Thank you Netgalley and Publisher for this advanced copy.
Lord of Uncreation was a great finale for the Architect series. Idris and Solace journey's came to the end. Also the action scene was written perfectly.
With Lords of Uncreation, Tchaikovsky reaches the conclusion of his sprawling space opera, as Idris, Solace and the rest of the Vulture God crew are once more swept up in the fight against the Architects and an unexpected new foe. The action is unrelenting pretty much from the start, and more than makes up for the slight dip in quality of the trilogy’s middle child. A fantastic conclusion with all loose ends tied up neatly, but you’ll need to read the full trilogy for it to properly make sense.
I received an advance reading copy of this book in exchange for an honest review.
Look, this is the third book in the series. You’re not reading this review if you’re curious to know what it’s about, you want to know if Tchaikovsky can stick the landing. And, boy, have I got good news for you.

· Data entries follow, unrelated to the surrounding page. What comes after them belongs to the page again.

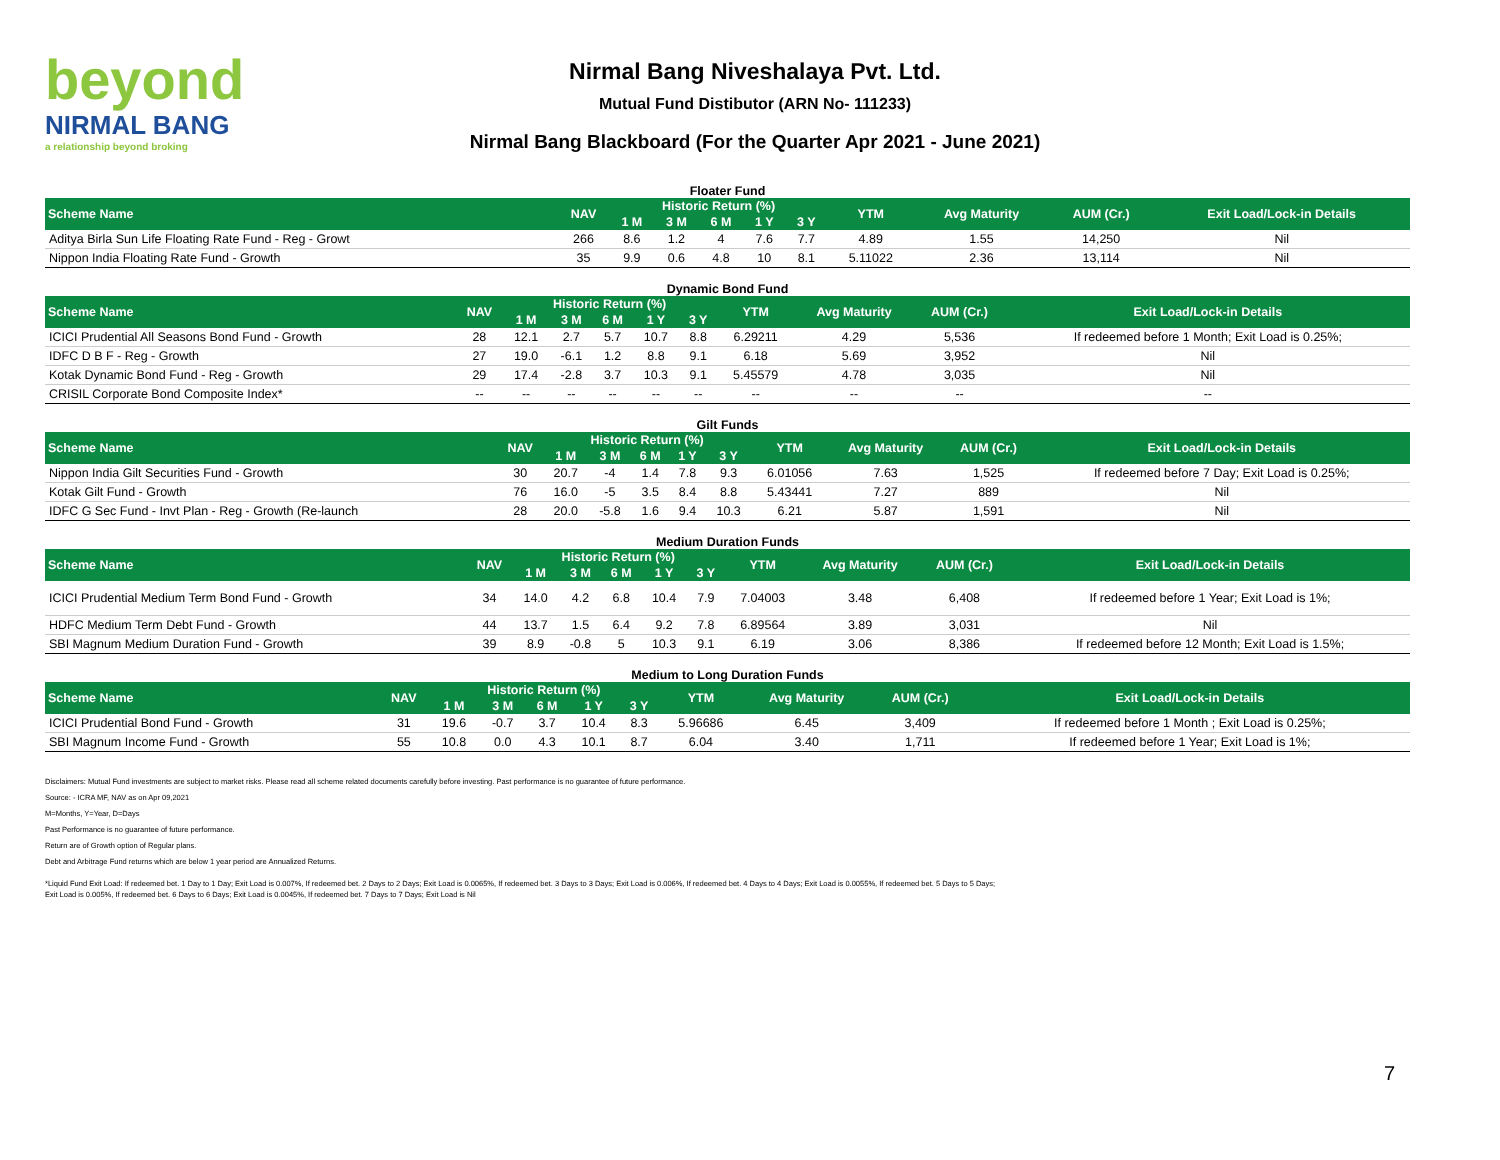beyond
NIRMAL BANG
a relationship beyond broking
Nirmal Bang Niveshalaya Pvt. Ltd.
Mutual Fund Distibutor (ARN No- 111233)
Nirmal Bang Blackboard (For the Quarter Apr 2021 - June 2021)
Floater Fund
| Scheme Name | NAV | Historic Return (%) | | | | | YTM | Avg Maturity | AUM (Cr.) | Exit Load/Lock-in Details |
| --- | --- | --- | --- | --- | --- | --- | --- | --- | --- | --- |
| | | 1 M | 3 M | 6 M | 1 Y | 3 Y | | | | |
| Aditya Birla Sun Life Floating Rate Fund - Reg - Growt | 266 | 8.6 | 1.2 | 4 | 7.6 | 7.7 | 4.89 | 1.55 | 14,250 | Nil |
| Nippon India Floating Rate Fund - Growth | 35 | 9.9 | 0.6 | 4.8 | 10 | 8.1 | 5.11022 | 2.36 | 13,114 | Nil |
Dynamic Bond Fund
| Scheme Name | NAV | Historic Return (%) | | | | | YTM | Avg Maturity | AUM (Cr.) | Exit Load/Lock-in Details |
| --- | --- | --- | --- | --- | --- | --- | --- | --- | --- | --- |
| | | 1 M | 3 M | 6 M | 1 Y | 3 Y | | | | |
| ICICI Prudential All Seasons Bond Fund - Growth | 28 | 12.1 | 2.7 | 5.7 | 10.7 | 8.8 | 6.29211 | 4.29 | 5,536 | If redeemed before 1 Month; Exit Load is 0.25%; |
| IDFC D B F - Reg - Growth | 27 | 19.0 | -6.1 | 1.2 | 8.8 | 9.1 | 6.18 | 5.69 | 3,952 | Nil |
| Kotak Dynamic Bond Fund - Reg - Growth | 29 | 17.4 | -2.8 | 3.7 | 10.3 | 9.1 | 5.45579 | 4.78 | 3,035 | Nil |
| CRISIL Corporate Bond Composite Index* | -- | -- | -- | -- | -- | -- | -- | -- | -- | -- |
Gilt Funds
| Scheme Name | NAV | Historic Return (%) | | | | | YTM | Avg Maturity | AUM (Cr.) | Exit Load/Lock-in Details |
| --- | --- | --- | --- | --- | --- | --- | --- | --- | --- | --- |
| | | 1 M | 3 M | 6 M | 1 Y | 3 Y | | | | |
| Nippon India Gilt Securities Fund - Growth | 30 | 20.7 | -4 | 1.4 | 7.8 | 9.3 | 6.01056 | 7.63 | 1,525 | If redeemed before 7 Day; Exit Load is 0.25%; |
| Kotak Gilt Fund - Growth | 76 | 16.0 | -5 | 3.5 | 8.4 | 8.8 | 5.43441 | 7.27 | 889 | Nil |
| IDFC G Sec Fund - Invt Plan - Reg - Growth (Re-launch | 28 | 20.0 | -5.8 | 1.6 | 9.4 | 10.3 | 6.21 | 5.87 | 1,591 | Nil |
Medium Duration Funds
| Scheme Name | NAV | Historic Return (%) | | | | | YTM | Avg Maturity | AUM (Cr.) | Exit Load/Lock-in Details |
| --- | --- | --- | --- | --- | --- | --- | --- | --- | --- | --- |
| | | 1 M | 3 M | 6 M | 1 Y | 3 Y | | | | |
| ICICI Prudential Medium Term Bond Fund - Growth | 34 | 14.0 | 4.2 | 6.8 | 10.4 | 7.9 | 7.04003 | 3.48 | 6,408 | If redeemed before 1 Year; Exit Load is 1%; |
| HDFC Medium Term Debt Fund - Growth | 44 | 13.7 | 1.5 | 6.4 | 9.2 | 7.8 | 6.89564 | 3.89 | 3,031 | Nil |
| SBI Magnum Medium Duration Fund - Growth | 39 | 8.9 | -0.8 | 5 | 10.3 | 9.1 | 6.19 | 3.06 | 8,386 | If redeemed before 12 Month; Exit Load is 1.5%; |
Medium to Long Duration Funds
| Scheme Name | NAV | Historic Return (%) | | | | | YTM | Avg Maturity | AUM (Cr.) | Exit Load/Lock-in Details |
| --- | --- | --- | --- | --- | --- | --- | --- | --- | --- | --- |
| | | 1 M | 3 M | 6 M | 1 Y | 3 Y | | | | |
| ICICI Prudential Bond Fund - Growth | 31 | 19.6 | -0.7 | 3.7 | 10.4 | 8.3 | 5.96686 | 6.45 | 3,409 | If redeemed before 1 Month ; Exit Load is 0.25%; |
| SBI Magnum Income Fund - Growth | 55 | 10.8 | 0.0 | 4.3 | 10.1 | 8.7 | 6.04 | 3.40 | 1,711 | If redeemed before 1 Year; Exit Load is 1%; |
Disclaimers: Mutual Fund investments are subject to market risks. Please read all scheme related documents carefully before investing. Past performance is no guarantee of future performance.
Source: - ICRA MF, NAV as on Apr 09,2021
M=Months, Y=Year, D=Days
Past Performance is no guarantee of future performance.
Return are of Growth option of Regular plans.
Debt and Arbitrage Fund returns which are below 1 year period are Annualized Returns.
*Liquid Fund Exit Load: If redeemed bet. 1 Day to 1 Day; Exit Load is 0.007%, If redeemed bet. 2 Days to 2 Days; Exit Load is 0.0065%, If redeemed bet. 3 Days to 3 Days; Exit Load is 0.006%, If redeemed bet. 4 Days to 4 Days; Exit Load is 0.0055%, If redeemed bet. 5 Days to 5 Days; Exit Load is 0.005%, If redeemed bet. 6 Days to 6 Days; Exit Load is 0.0045%, If redeemed bet. 7 Days to 7 Days; Exit Load is Nil
7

Lords Of Uncreation triumphantly crowns one of the best space opera series of recent years. There are exciting action sequences, both cosmic and hand to hand (the set piece almost exactly halfway through the book is spectacular). The implacable, unknowable, hostile aliens from another dimension aren’t a disappointing damp squib (hello, The Expanse!). The characters we’ve come to know through the last two books all get their fair share of screen time, and their storylines mostly tie up satisfactorily. It’s a great conclusion to a great series, and some of the most fun I’ve had with SF in a good while.
This trilogy was a mixed bag for me. Didn't love book one, liked book two quite a bit and Lords of Uncreation had some really good stuff but some things I didn't like as well.
I'll give a more complete review closer to release date!